Now you are a man
- Rotten Bagel
- Dec 4, 2024
- 3 min read
Updated: Dec 6, 2024

I wrestled with the thought of God when I was young. I asked for a sign—"Flash lights from that parking lot, and I'll end this life of sin, I promise." I was high, and I thought the lights flashed. But I changed nothing.
This was years before Albuquerque. I was 12 when they sent me to a yeshiva to study for my bar mitzvah. Chabad was happy to have me, but studying? Not so much. They tried, but I only managed to read my prayers in translated phonetic Hebrew. My dad came for the ceremony, and when we arrived at the temple, no one was there. It was Passover, and most had gone home for the holiday. My father was furious, and my brother threatened to kill him. Then, people started to arrive, and I had my bar mitzvah. We threw a big party—someone balanced me in a chair on their chin. It was terrifying. We ate cured fish, and a band played music in Hebrew. I hated it then, and I still do.
The Chabad folks invited me to summer camp, and I was excited. I had to stay with a host family that lived like the Amish. The counselors didn’t want me at the camp, probably because I was annoying as hell. I know I still am. I was lonely and cried at night. I bought a hamster, and the host family got mad. They made me take it to camp. I put him outside in his cage, and it rained. In the morning, I found him floating. I cried.
I once shot a BB gun in the air, no particular direction, and hit a counselor in the leg. He didn’t like me before, and now he liked me even less. He chased me for a while, and I don’t remember what happened next. Oh, and I forgot to mention—on the first day at camp, someone had spray-painted a swastika on the camp sign.
I became religious at that camp. Started dressing like a Hasid—suit, hat, all the trimmings. They invited me to live in New York, and I was excited again. But my mom got really angry when I told her.

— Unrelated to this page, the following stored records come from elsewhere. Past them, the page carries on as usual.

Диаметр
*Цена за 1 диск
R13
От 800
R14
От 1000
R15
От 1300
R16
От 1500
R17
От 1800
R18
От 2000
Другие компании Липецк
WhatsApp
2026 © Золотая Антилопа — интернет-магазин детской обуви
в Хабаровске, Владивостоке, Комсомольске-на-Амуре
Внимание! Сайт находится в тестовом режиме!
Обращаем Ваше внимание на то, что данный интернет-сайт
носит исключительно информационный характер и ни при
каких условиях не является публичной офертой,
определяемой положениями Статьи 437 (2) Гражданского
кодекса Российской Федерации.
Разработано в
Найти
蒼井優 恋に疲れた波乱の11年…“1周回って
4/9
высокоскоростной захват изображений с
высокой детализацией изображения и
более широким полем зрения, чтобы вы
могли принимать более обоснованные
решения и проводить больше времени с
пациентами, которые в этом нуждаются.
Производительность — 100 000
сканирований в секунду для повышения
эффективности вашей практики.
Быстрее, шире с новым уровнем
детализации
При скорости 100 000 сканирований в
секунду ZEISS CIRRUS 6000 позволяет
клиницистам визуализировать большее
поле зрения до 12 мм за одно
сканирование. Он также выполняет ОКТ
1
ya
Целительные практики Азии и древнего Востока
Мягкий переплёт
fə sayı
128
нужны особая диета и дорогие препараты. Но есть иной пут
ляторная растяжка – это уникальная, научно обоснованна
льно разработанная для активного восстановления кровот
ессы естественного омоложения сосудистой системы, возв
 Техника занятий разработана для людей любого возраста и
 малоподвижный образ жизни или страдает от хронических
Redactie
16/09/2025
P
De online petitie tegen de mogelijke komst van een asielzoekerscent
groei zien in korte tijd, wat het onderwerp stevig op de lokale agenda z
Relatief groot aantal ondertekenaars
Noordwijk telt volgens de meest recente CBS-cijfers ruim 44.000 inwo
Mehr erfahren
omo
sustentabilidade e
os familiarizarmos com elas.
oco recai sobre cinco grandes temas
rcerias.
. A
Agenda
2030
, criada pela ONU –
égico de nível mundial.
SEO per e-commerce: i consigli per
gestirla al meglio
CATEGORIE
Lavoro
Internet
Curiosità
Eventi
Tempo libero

She said if I went, I could never return. I said goodbye and boarded the plane, shoes still on. My new home was in Crown Heights, a yeshiva for newly religious kids and those no other religious school wanted anymore. I’m sure those bad kids had stories, but I was probably worse than any of them.
By then, I was a chronic masturbator. I had no privacy, and nothing to fuel my imagination, so I used religious books in the bathroom stall to get the job done. Incest stories and lying down. I made a friend, another bad kid. He showed me his host father's porno magazines. When he went to the shower, I masturbated, and somehow, he knew. We went to Manhattan and ate pork hot dogs. It was a big deal to him.
On Yom Kippur, during the fast-breaking, I got really drunk for the first time and threw up in my host family's bathroom sink. The mother made me clean it up, and I gagged while I scooped the vomit into the toilet. I’d call my mom from the payphone across the street, and it felt like I was calling from a warzone. Everyone hated us.
I went home for the holiday break and cried to my mom, begging her to let me stay. My brother convinced her to let me. I never believed in God, not even then, but I was lonely and bored with my life. The next year, we moved back to Israel.